My name is Gil, Designer and a print production guy for the last 25 year I will sum it like that: Illustrator is printers choice because you have plugins and apps like ESKO or ORIGAMI or ENGView or IC3D (which works with Indesign as well)that handles the trapping and the proof process of a package. Illustrator has a cloud of fans because no one has been there before them.

Although there is no built-in preflight, no info about images and no way to find overset text without looking, the industry got used to it and "ESKO" is the Adobe of the Packaging industry. That said, Indesign produces PDFs just as weel, it plays better in the global market has it can be localised using Cat tools (translators can work with indesign files easily), it has all the preflight you can think of, it has better text tools and can easily generate data based packaging.

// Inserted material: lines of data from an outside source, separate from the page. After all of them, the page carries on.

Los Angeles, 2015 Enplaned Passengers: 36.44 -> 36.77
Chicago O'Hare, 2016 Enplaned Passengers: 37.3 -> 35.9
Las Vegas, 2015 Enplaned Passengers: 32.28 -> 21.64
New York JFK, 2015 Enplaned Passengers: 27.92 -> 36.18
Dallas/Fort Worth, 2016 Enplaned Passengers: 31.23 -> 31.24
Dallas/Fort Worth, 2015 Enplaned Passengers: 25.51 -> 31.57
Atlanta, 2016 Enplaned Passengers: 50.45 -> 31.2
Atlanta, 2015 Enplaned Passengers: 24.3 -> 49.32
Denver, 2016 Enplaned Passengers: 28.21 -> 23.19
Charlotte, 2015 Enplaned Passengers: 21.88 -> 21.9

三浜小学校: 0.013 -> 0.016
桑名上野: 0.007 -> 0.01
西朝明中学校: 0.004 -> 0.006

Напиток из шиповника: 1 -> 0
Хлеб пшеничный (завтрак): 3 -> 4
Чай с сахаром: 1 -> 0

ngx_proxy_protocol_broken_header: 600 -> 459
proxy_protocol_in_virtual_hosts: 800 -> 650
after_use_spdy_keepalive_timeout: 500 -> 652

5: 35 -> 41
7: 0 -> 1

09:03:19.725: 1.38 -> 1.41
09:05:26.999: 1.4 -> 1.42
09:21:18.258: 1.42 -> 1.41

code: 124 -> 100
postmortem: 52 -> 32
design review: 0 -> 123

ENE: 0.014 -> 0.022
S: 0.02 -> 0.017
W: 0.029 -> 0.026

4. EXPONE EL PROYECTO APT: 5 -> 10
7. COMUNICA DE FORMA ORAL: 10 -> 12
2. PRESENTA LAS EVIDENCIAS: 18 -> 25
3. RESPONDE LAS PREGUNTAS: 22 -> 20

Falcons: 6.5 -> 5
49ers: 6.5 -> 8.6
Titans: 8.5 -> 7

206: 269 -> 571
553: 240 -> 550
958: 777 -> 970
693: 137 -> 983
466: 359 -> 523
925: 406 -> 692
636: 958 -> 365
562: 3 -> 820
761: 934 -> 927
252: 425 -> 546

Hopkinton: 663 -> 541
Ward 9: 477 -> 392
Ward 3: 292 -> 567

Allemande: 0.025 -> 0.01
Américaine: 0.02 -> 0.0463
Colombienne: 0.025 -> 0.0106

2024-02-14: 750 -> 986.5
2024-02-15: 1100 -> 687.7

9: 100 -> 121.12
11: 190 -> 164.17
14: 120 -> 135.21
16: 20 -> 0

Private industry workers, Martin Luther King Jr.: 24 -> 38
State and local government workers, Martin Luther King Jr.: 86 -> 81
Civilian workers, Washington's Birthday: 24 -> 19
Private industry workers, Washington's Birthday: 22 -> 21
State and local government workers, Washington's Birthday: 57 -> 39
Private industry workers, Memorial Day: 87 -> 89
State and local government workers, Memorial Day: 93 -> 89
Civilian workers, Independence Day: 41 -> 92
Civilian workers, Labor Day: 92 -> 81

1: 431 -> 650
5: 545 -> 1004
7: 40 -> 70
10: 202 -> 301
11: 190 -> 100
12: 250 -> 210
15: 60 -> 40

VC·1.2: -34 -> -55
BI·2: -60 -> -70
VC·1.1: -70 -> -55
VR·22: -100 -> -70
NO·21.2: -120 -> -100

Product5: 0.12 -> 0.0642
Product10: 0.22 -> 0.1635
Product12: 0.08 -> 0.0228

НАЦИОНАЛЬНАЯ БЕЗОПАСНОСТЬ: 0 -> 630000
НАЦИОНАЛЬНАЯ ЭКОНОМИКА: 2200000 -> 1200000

Why everyone is using photoshop? Illustrator or Indesign? Adobe is kind of a monopoly, especially in Israel where type is written from right to left - not all companies invest in supporting hebrew or arabic (hebrew is 8-15 million people, while arabic is almost a billion world wide) There for, for now, ESKO rules, Illustrator rules but Indesign is smarter, better tool. As a printer, you should get a print ready file. But because not every designer can supply a package ready for real printing, there are bunch of people that work in a package PrintHouse that "fixes" all the client mistakes. If a plugin like "ESKO" or IC3d which does work with Indesign, will grab more market share, I am sure that Indesign will become the main tool for Handling Package variation (not design). The designers will do what ever they need to do in order to create stunning design and then they will create the full package in Indesign including Localisation or data based design, and tools like IC3d will create samples and mockups and trapping and folding and all the stuff needed not to make mistakes in this packaging industry!


My family owns a very large wholesale printing company. They print offset, digital, die cut, UV coat, you think it, they do it. I'm pretty sure my blood smells like ink and is CMYK Positive. That is the question they get the most. And I have heard the same response over and over again. PDF, 300 dpi. Now, if you need help, the print shop will help you at an hourly fee. And they will probably work with any file since they know them all and will end up converting it to a PDF in the end anyway. Lastly, you may want to tell your students it's very important to run their designs through some sort of spelling check thing since my favorite game while running around the shop was "Find the typo's in this flyer". It happens soooo often. The prepress person checks the file but they don't check for spelling. When younger my brother was a world renowned graphic designer but he stopped designing because running the printing company required him 24/7 and made him more money. He uses Illustrator.

  • How does this address the "Illustrator or Indesign" question? Maybe I'm missing it.